NOTE: Aim the bursts of Contact Cleaner directly at the hot-wire sensor. Do not allow the Contact Cleaner to bounce off the housing surface onto the hot-wire as that could inadvertently land some foreign matter on the sensor. It is not a big deal, but avoid it if you can. A bigger deal would be attempting to spray the Contact Cleaner at the sensor from outside the mesh or housing, introducing foreign dirt as the Contact Cleaner drips onto the sensor. Avoid this at all cost. Hence, the extender pipe is indispensable here. Make sure your MAF Sensor Cleaner or Contact Cleaner comes with it, and flush it with a few strong bursts into the air before use.

how to clean maf sensor
This is another thing that should be avoided. Do not spray your the contact cleaner onto the sensor with the MAF housing resting on the floor or newspaper as shown. The air pressure from the aerosol could potentially stir dirt up from the floor or newspaper onto the sensor. Spray onto the sensor with the other end of the MAF housing exposed to the open, as shown earlier.
how to clean maf sensor
9. Spray the contact cleaner onto the sensor from both ends of the MAF housing. Allow the excess contact cleaner solution to drip onto the newspaper. You could do this outdoors if you prefer. Resist the temptation of tapping the MAF housing against the floor or newspaper to knock off excess cleaner as that could potentially damage the MAF contact and sensor.
cleaning mass air flow sensor
10. After dripping off the excess, allow it to air dry naturally before installing back to the car’s air intake hose. It should take no more than a couple of minutes for contact cleaner to dry off, faster for the QD version. In any case, wait for at least 15 minutes before installing it back into your car. If you’re planning to install it later, you may keep it in a sealed plastic bag. Needless to say, the plastic bag must be clean!

Other Considerations

NOTE: Before taking your car out for a drive, it is highly advisable that you peform an ECU and Throttle Reset on your car. Do check online or your car manual for specific instructions on how to do this for your particular car make and model. For most Alfa Romeo cars, please read ALFA ROMEO 147: RESETTING THE ECU AND THROTTLE.

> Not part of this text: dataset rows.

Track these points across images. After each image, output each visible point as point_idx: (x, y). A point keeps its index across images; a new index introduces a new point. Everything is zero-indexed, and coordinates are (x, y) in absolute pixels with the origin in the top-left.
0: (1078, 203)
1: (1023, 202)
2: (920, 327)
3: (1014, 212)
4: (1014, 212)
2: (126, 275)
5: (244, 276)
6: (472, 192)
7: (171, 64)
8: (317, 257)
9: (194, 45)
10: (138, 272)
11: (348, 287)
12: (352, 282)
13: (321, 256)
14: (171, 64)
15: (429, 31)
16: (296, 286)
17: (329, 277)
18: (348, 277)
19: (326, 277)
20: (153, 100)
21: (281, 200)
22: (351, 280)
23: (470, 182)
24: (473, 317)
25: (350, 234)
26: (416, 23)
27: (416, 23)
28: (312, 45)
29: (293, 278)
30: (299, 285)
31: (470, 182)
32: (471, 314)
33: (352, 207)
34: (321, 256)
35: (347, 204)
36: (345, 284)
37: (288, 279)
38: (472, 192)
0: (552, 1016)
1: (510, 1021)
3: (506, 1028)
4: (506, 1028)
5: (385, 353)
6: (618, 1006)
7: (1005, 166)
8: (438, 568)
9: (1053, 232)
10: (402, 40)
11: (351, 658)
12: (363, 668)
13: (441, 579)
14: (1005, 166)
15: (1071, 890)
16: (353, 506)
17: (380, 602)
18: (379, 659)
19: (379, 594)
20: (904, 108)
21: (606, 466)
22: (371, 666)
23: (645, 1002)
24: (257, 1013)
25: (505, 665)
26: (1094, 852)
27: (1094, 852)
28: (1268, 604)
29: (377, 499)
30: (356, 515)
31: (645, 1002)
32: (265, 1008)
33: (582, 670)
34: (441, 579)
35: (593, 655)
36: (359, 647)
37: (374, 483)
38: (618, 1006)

Personal Findings and Experience:

After giving the MAF sensor a good clean and reinstalling it back into the car followed by an ECU and throttle reset, I took the car out for a drive.

Initially for the first few days up to a week, the fuel consumption recorded a higher reading of about 12 litres per 100 km versus the usual average of 9.7 litres per 100 km.

After the first week or two, the fuel consumption went back down to sub-10 litres per 100 km, but with better throttle response and power despite running at the same fuel economy as before.

I would recommend this cleaning at every 80,000 km, and maybe earlier at every 50,000 km if you’re using an aftermarket air filter such as the K&N drop-in replacement that requires oiling of its cotton pleats as a small amount of this oil may have found its way onto your MAF hot-wire sensor.